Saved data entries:
========================

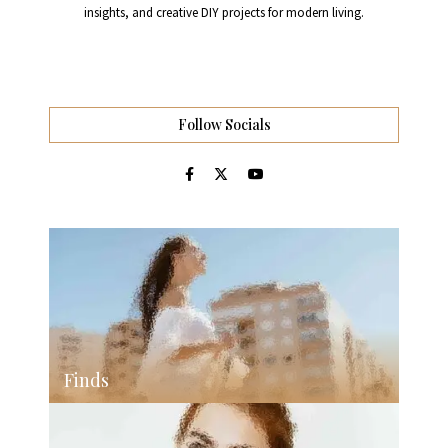
insights, and creative DIY projects for modern living.
Follow Socials
Finds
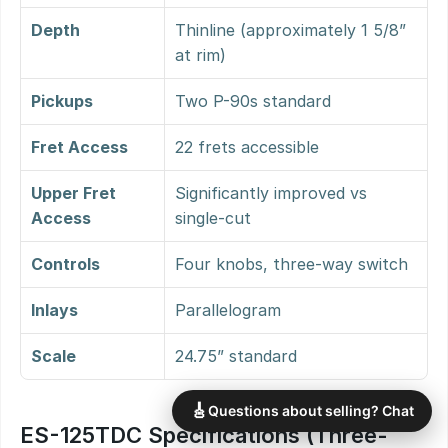
Depth
Thinline (approximately 1 5/8” 
at rim)
Pickups
Two P-90s standard
Fret Access
22 frets accessible
Upper Fret 
Significantly improved vs 
Access
single-cut
Controls
Four knobs, three-way switch
Inlays
Parallelogram
Scale
24.75” standard
🎸
Questions about selling? Chat
ES-125TDC Specifications (Three-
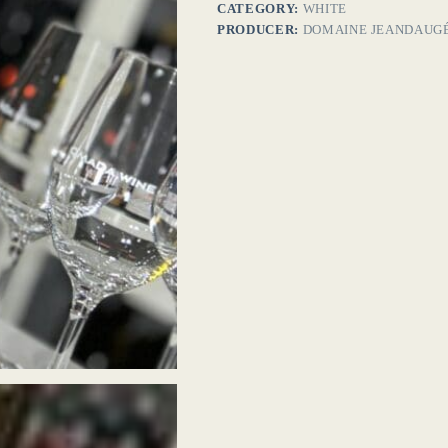
CATEGORY:
WHITE
PRODUCER:
DOMAINE JEANDAUG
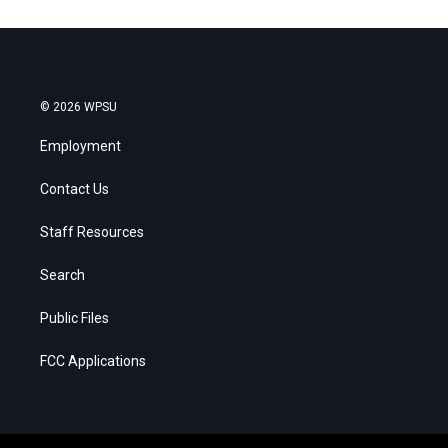
© 2026 WPSU
Employment
Contact Us
Staff Resources
Search
Public Files
FCC Applications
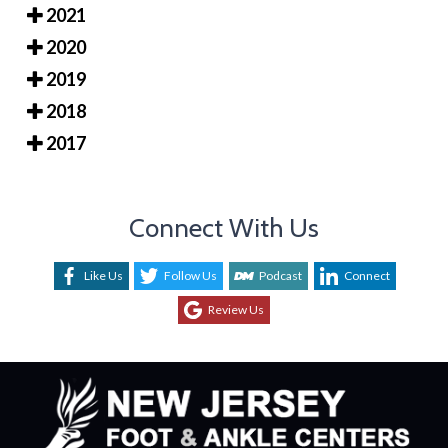
2021
2020
2019
2018
2017
Connect With Us
Like Us
Follow Us
Podcast
Connect
Review Us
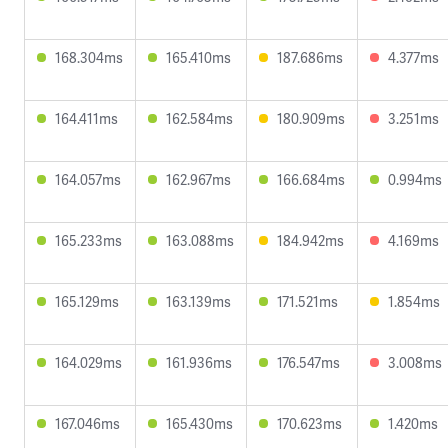
168.304ms
165.410ms
187.686ms
4.377ms
164.411ms
162.584ms
180.909ms
3.251ms
164.057ms
162.967ms
166.684ms
0.994ms
165.233ms
163.088ms
184.942ms
4.169ms
165.129ms
163.139ms
171.521ms
1.854ms
164.029ms
161.936ms
176.547ms
3.008ms
167.046ms
165.430ms
170.623ms
1.420ms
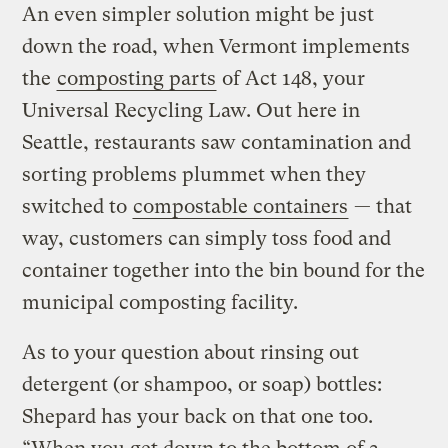
An even simpler solution might be just
down the road, when Vermont implements
the
composting parts
of Act 148, your
Universal Recycling Law. Out here in
Seattle, restaurants saw contamination and
sorting problems plummet when they
switched to
compostable containers
— that
way, customers can simply toss food and
container together into the bin bound for the
municipal composting facility.
As to your question about rinsing out
detergent (or shampoo, or soap) bottles:
Shepard has your back on that one too.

========================

■ **Exercise details**: Retype every line of text from the records above, copying each one word for word. Leave the pictures out.

■ **Written response**:
insights, and creative DIY projects for modern living.
Follow Socials
Finds
Depth
Thinline (approximately 1 5/8” 
at rim)
Pickups
Two P-90s standard
Fret Access
22 frets accessible
Upper Fret 
Significantly improved vs 
Access
single-cut
Controls
Four knobs, three-way switch
Inlays
Parallelogram
Scale
24.75” standard
🎸
Questions about selling? Chat
ES-125TDC Specifications (Three-
CATEGORY:
WHITE
PRODUCER:
DOMAINE JEANDAUG
© 2026 WPSU
Employment
Contact Us
Staff Resources
Search
Public Files
FCC Applications
2021
2020
2019
2018
2017
Connect With Us
Like Us
Follow Us
Podcast
Connect
Review Us
168.304ms
165.410ms
187.686ms
4.377ms
164.411ms
162.584ms
180.909ms
3.251ms
164.057ms
162.967ms
166.684ms
0.994ms
165.233ms
163.088ms
184.942ms
4.169ms
165.129ms
163.139ms
171.521ms
1.854ms
164.029ms
161.936ms
176.547ms
3.008ms
167.046ms
165.430ms
170.623ms
1.420ms
An even simpler solution might be just
down the road, when Vermont implements
the
composting parts
of Act 148, your
Universal Recycling Law. Out here in
Seattle, restaurants saw contamination and
sorting problems plummet when they
switched to
compostable containers
— that
way, customers can simply toss food and
container together into the bin bound for the
municipal composting facility.
As to your question about rinsing out
detergent (or shampoo, or soap) bottles:
Shepard has your back on that one too.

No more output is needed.